■ What you need to do ■
Please reproduce the section on historical studies of animals word for word, starting at "Continuing themes from" and ending at "of her work.".

■ Page text ■
Contemporary Historical Studies

Continuing themes from Keith Thomas’s work, early historical studies of animals were often concerned with the conception and representation of the animal and animality and its role as a mirror and maker of how people have conceived of humanity, rationality, and nature throughout the early modern and modern eras. Historians of human-animal relations have continued to examine these relationships for what they reveal about us. Harriet Ritvo’s The Animal Estate: The English and Other Creatures in the Victorian Age explores animal taxonomy as a reflection of Victorian concerns with status and social dominance, and how it influenced behavior and legislation. An invaluable collection of Ritvo’s essays, Noble Cows and Hybrid Zebras: Essays on Animals and History, brings together decades of her work.

Data entries:
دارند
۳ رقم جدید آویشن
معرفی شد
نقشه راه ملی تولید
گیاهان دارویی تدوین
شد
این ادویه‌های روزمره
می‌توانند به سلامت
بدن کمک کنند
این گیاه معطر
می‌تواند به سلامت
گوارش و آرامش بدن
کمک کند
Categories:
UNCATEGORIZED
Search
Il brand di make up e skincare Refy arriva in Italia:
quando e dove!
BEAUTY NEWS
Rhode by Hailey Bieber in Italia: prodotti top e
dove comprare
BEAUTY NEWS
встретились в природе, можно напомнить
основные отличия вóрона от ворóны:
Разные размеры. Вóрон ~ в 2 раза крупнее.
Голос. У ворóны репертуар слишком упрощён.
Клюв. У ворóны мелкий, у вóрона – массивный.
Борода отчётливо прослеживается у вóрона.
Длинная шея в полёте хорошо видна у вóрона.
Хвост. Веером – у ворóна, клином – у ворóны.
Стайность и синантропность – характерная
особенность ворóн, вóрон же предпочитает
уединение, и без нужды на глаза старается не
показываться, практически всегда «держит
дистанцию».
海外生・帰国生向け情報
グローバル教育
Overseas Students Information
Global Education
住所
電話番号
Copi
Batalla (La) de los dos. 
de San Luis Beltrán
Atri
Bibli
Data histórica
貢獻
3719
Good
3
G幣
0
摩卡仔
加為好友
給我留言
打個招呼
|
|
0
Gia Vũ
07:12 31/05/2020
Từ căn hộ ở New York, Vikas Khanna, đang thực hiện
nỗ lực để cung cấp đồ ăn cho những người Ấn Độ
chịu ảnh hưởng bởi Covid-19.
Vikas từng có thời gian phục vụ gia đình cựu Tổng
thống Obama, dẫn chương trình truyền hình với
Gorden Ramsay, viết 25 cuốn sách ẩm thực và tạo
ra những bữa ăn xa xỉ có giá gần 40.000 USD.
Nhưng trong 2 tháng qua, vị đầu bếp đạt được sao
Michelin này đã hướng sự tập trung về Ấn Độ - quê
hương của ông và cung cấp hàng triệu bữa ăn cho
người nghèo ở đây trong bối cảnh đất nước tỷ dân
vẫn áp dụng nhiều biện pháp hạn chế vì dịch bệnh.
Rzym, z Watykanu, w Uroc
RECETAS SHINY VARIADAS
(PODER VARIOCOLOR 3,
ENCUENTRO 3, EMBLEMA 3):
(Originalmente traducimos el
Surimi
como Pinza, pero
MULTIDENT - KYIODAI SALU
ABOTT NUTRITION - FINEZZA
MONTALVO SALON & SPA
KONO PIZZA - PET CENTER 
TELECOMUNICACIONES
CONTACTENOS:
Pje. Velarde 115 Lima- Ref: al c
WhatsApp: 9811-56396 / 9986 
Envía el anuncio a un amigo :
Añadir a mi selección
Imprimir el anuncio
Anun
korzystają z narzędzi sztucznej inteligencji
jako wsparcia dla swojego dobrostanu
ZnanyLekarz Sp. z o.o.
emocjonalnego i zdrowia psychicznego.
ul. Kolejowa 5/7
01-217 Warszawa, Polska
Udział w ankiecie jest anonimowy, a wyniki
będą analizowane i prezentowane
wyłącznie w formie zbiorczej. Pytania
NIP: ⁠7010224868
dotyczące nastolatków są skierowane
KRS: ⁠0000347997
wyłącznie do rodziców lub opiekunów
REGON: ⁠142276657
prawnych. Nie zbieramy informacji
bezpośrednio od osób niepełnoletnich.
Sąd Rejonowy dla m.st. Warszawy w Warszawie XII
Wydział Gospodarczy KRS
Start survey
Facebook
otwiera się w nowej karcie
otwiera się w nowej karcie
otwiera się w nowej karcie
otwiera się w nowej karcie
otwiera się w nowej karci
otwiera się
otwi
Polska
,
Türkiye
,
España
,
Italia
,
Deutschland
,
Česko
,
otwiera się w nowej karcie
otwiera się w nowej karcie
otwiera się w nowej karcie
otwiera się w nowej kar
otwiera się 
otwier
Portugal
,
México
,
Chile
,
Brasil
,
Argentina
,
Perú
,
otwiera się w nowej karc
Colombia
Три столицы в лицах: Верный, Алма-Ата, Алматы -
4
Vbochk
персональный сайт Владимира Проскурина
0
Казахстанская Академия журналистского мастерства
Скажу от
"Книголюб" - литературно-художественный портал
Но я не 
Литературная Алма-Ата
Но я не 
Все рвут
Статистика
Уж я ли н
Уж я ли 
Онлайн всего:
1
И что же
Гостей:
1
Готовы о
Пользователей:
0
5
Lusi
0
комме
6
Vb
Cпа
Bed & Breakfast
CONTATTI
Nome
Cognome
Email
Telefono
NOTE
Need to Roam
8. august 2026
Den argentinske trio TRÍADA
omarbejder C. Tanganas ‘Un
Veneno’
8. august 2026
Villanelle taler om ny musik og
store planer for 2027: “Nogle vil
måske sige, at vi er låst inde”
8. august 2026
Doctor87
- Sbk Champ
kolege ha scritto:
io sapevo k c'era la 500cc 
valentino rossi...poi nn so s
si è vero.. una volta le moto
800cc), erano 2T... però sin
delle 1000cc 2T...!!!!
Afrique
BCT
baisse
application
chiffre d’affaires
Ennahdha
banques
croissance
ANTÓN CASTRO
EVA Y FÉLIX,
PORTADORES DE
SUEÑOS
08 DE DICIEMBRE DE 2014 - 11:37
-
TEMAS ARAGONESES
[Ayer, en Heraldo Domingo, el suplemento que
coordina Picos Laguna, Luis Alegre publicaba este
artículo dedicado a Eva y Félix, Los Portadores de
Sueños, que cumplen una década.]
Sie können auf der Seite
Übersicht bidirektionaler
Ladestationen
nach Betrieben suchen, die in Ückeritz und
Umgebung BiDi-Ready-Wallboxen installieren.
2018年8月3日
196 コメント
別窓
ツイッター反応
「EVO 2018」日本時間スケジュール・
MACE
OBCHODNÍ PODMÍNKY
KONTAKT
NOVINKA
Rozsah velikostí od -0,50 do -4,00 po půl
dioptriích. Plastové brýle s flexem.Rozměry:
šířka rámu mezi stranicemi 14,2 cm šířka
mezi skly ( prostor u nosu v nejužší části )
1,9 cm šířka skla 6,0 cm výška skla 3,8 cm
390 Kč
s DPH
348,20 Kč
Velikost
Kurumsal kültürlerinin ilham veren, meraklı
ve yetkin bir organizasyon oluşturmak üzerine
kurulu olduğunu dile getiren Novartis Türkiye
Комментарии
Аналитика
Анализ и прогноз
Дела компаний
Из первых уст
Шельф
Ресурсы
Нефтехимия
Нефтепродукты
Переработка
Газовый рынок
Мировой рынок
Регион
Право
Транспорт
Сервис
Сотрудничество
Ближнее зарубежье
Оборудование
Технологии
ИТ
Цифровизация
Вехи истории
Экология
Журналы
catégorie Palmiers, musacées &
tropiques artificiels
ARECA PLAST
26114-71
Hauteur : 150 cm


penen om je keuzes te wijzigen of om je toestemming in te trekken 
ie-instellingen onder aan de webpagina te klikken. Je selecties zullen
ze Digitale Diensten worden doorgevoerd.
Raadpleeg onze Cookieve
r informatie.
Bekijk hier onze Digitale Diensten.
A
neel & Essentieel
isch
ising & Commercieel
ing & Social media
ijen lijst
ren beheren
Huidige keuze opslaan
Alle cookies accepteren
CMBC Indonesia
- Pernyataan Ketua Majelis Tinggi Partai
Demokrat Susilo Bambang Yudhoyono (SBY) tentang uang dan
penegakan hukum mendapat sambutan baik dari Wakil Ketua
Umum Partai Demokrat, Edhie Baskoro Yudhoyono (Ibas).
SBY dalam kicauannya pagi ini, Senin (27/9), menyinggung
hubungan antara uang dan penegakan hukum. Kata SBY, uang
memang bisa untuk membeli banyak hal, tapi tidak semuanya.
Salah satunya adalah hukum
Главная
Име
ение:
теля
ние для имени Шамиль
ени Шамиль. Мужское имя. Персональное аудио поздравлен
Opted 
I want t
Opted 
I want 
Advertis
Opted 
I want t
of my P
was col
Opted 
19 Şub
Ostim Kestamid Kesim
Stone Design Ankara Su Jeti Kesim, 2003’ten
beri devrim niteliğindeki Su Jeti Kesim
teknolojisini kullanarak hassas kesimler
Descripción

■ Exercise output ■
Continuing themes from Keith Thomas’s work, early historical studies of animals were often concerned with the conception and representation of the animal and animality and its role as a mirror and maker of how people have conceived of humanity, rationality, and nature throughout the early modern and modern eras. Historians of human-animal relations have continued to examine these relationships for what they reveal about us. Harriet Ritvo’s The Animal Estate: The English and Other Creatures in the Victorian Age explores animal taxonomy as a reflection of Victorian concerns with status and social dominance, and how it influenced behavior and legislation. An invaluable collection of Ritvo’s essays, Noble Cows and Hybrid Zebras: Essays on Animals and History, brings together decades of her work.